#### PROBLEM TO WORK ON:
Reproduce word for word the part of the redfish lure thread starting at "## obigwilliso (Feb" and ending at "I'm not crazy)".

[Opening PASSAGE TO READ section]

# Lure for reds



## hunterfisher (Oct 1, 2008)

What is yourguys favorite for catching red fish. I have not had any luck with them for awhile:banghead. Any help is appreciated.


----------



## saltfisher1 (Oct 8, 2007)

Mirro-lures and grubs


----------



## fisheye48 (Sep 28, 2007)

blind casting---gold spoon

sight casting---gulp shrimp/jerkshad, doa, chug bug if they are feeding pretty aggressive


----------



## John B. (Oct 2, 2007)

blind casting, 1/4 or 1/8th oz. copper spoon.

sightfishing, any gulp shrimp, jerkbait, or goby.


----------



## User6882 (Feb 4, 2009)

> *fisheye48 (7/11/2009)*blind casting---gold spoon
> 
> sight casting---gulp shrimp/jerkshad, doa, chug bug if they are feeding pretty aggressive


i agree almost word for word


----------



## Jighead (Feb 11, 2009)

red/white pop-R just before dark


----------



## Glastronix (Apr 14, 2008)

Gulp jerk shads are pretty deadly


----------



## davdoc0011 (Nov 13, 2008)

Mirro Lures for sure!!!!!


----------



## obigwilliso (Feb 26, 2008)

Large zara spook over flats or near grass early morning or late evening. You will get crazy explosions.


----------



## konz (Oct 1, 2007)

I can't tell you my absolute fav. but gulp jerk shads and mirror lures are 2nd and 3rd....lol Oh and you can't foget a good ol' rattle trap (nope I'm not crazy)


----------



## FSUhooker (Aug 9, 2008)

> *obigwilliso (7/15/2009)*Large zara spook over flats or near grass early morning or late evening. You will get crazy explosions.




Have to agree with this one. Nothing quite like using a spook on the grass flats.


----------



## sunnh2o (Jul 28, 2009)

I LOVE MY TOPWATER MIRROLURE. THEY SURE MAKE A STRIKE WHEN THEY GO AT IT.


----------



## lobsterman (Sep 30, 2007)

Top water is my favorite but a gold johnson sprite is extremely hard to beat.


----------



## bay slayer (May 26, 2008)

gulp new penny shrimp and a gold spoon


----------



## [email protected] (Mar 20, 2008)

DOA CAL on 1/8 ounce.


----------



## Private Pilot (Oct 3, 2007)

Bomber Topwater


----------



## Snookn42 (Aug 31, 2009)

Noone likes DOA shrimp?

[Closing PASSAGE TO READ section]
[Opening DATA RECORDS section]

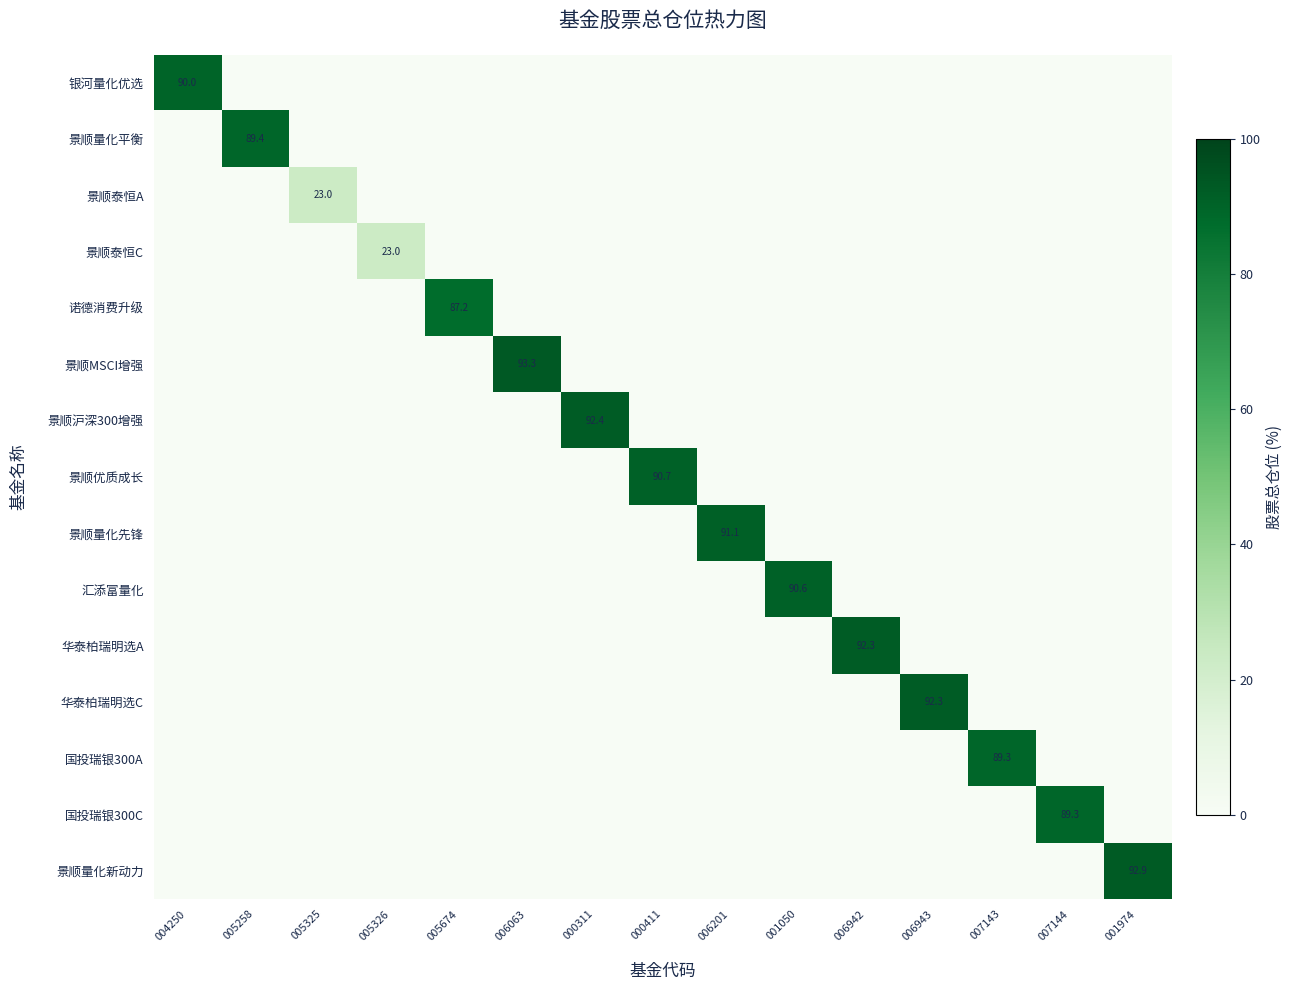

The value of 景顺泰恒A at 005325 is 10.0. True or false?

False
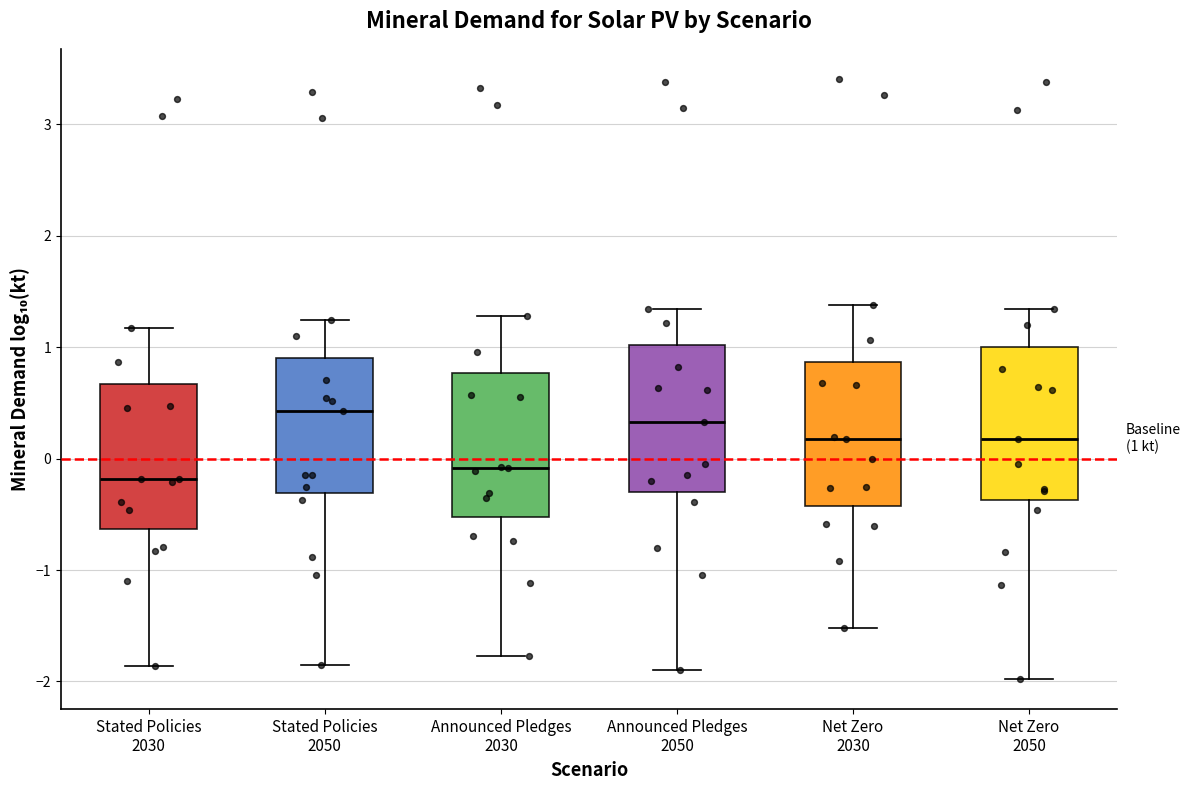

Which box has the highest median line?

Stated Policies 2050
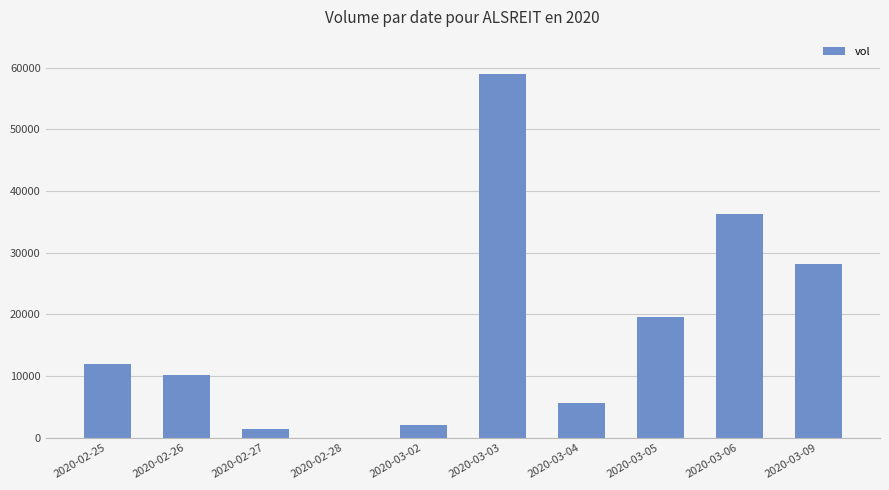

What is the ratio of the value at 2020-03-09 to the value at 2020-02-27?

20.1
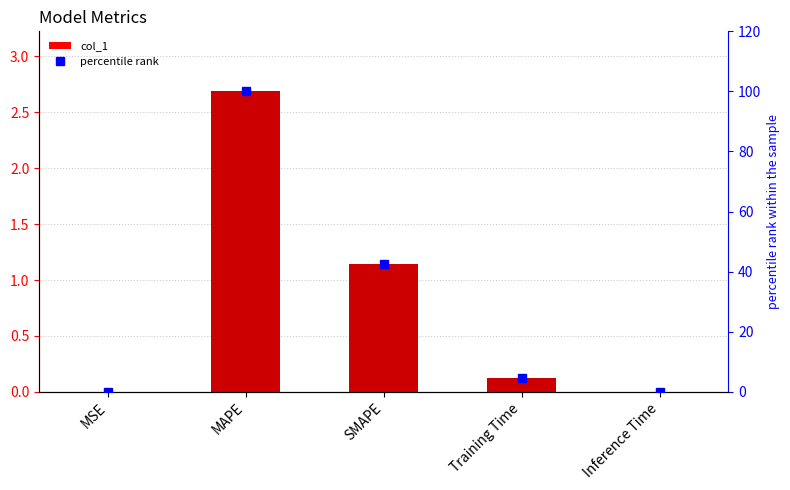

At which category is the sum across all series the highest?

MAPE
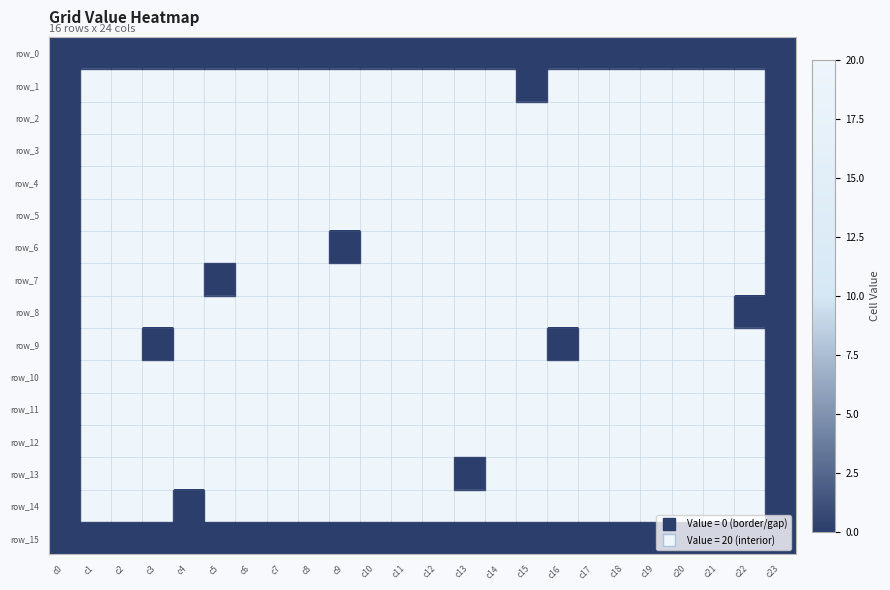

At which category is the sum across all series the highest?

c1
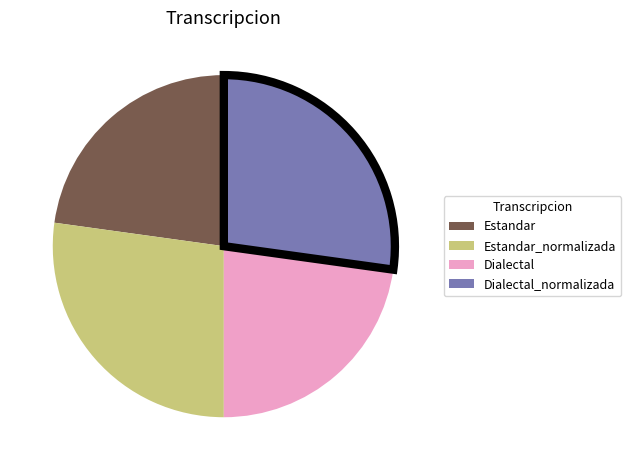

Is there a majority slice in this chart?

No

[Closing DATA RECORDS section]
[Opening DATA RECORDS section]

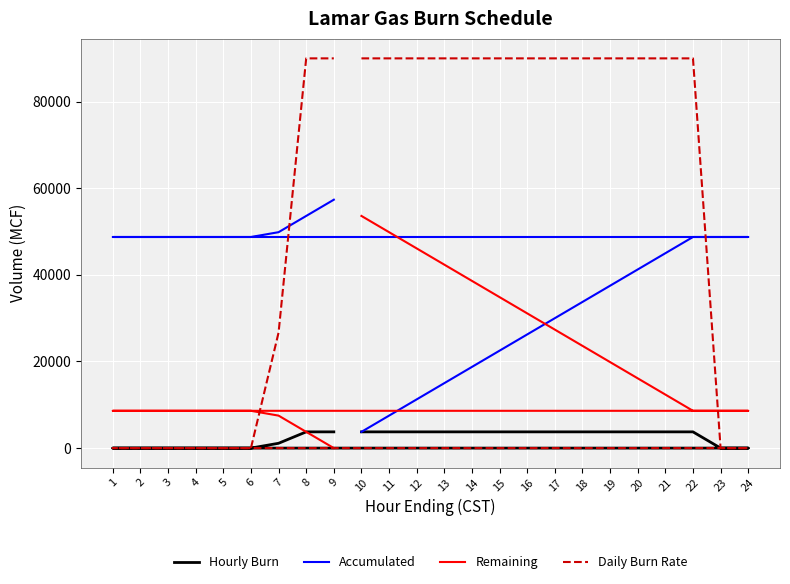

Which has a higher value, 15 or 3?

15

[Closing DATA RECORDS section]

#### ANSWER TO THIS TASK:
## obigwilliso (Feb 26, 2008)

Large zara spook over flats or near grass early morning or late evening. You will get crazy explosions.


----------



## konz (Oct 1, 2007)

I can't tell you my absolute fav. but gulp jerk shads and mirror lures are 2nd and 3rd....lol Oh and you can't foget a good ol' rattle trap (nope I'm not crazy)